Cullen v. Pinholster, 131 S. Ct. 1388, 1398 (2011) (“We now hold that review under §
2254(d)(1) is limited to the record that was before the state court that adjudicated the claim on
the merits.”). The broader point is that the recent conviction of Livingston’s son, after an
investigation by the same prosecutor’s office, alone would give a prosecutor race-neutral doubts
Nor did the prosecutor’s questioning of Livingston regarding her views about the death
penalty show pretext. Harris argues that the prosecutor questioned Livingston longer and in
more depth than he questioned other jurors on the issue of possible penalties. Not only is the
disparity in questioning less pronounced than Harris suggests, but there is also a rational
explanation for the length of the prosecutor’s inquiry: Livingston was an evangelical minister,
giving the prosecutor a reason to inquire about her capacity to impose a death sentence in light of
her faith. The Ohio Court of Appeals reasonably rejected Harris’s Batson claim.

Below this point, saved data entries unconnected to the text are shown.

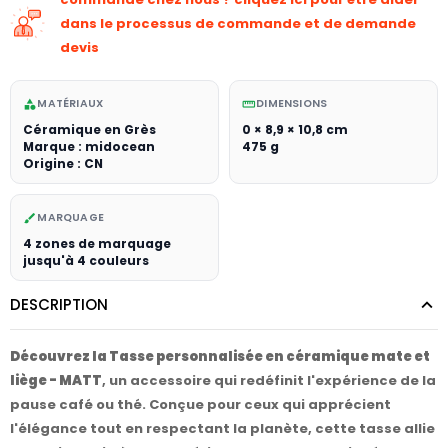
dans le processus de commande et de demande
devis
MATÉRIAUX
DIMENSIONS
category
straighten
Céramique en Grès
0 × 8,9 × 10,8 cm
Marque : midocean
475 g
Origine : CN
MARQUAGE
brush
4 zones de marquage
jusqu'à 4 couleurs
DESCRIPTION
Découvrez la Tasse personnalisée en céramique mate et
liège - MATT
, un accessoire qui redéfinit l'expérience de la
pause café ou thé. Conçue pour ceux qui apprécient
l'élégance tout en respectant la planète, cette tasse allie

Harris also claims he was deprived of the effective assistance of appellate counsel
because his attorney failed to make the juror questionnaires part of the appellate record that was
before the Ohio Court of Appeals.
To succeed, Harris must show that his attorney’s
performance was deficient and prejudiced Harris’s defense. Strickland v. Washington, 466 U.S.
668, 687 (1984). As for prejudice, Harris must show that there is a reasonable possibility that,
but for counsel’s errors, the result of the proceeding would have been different. Id. at 694.
Harris’s burden is not light, as we apply a “doubly deferential” standard of review when
analyzing counsel’s performance in the context of a § 2254 petition. Cullen, 131 S. Ct. at 1403
(internal quotation marks omitted).
The key problem is prejudice. Even if we assume Harris’s counsel was deficient in
failing to designate the juror questionnaires as part of the appellate record, a point we need not
resolve, Harris has no reasonable prospect that the decision would have come out differently. As
shown, Harris has not established that any prospective juror had similarly close family members
with similar criminal records as those in Livingston’s family. On this record, the state court
reasonably concluded that Harris was not prejudiced by his counsel’s failure to designate the
questionnaires as part of the appellate record.
For these reasons, we affirm the judgment of the district court.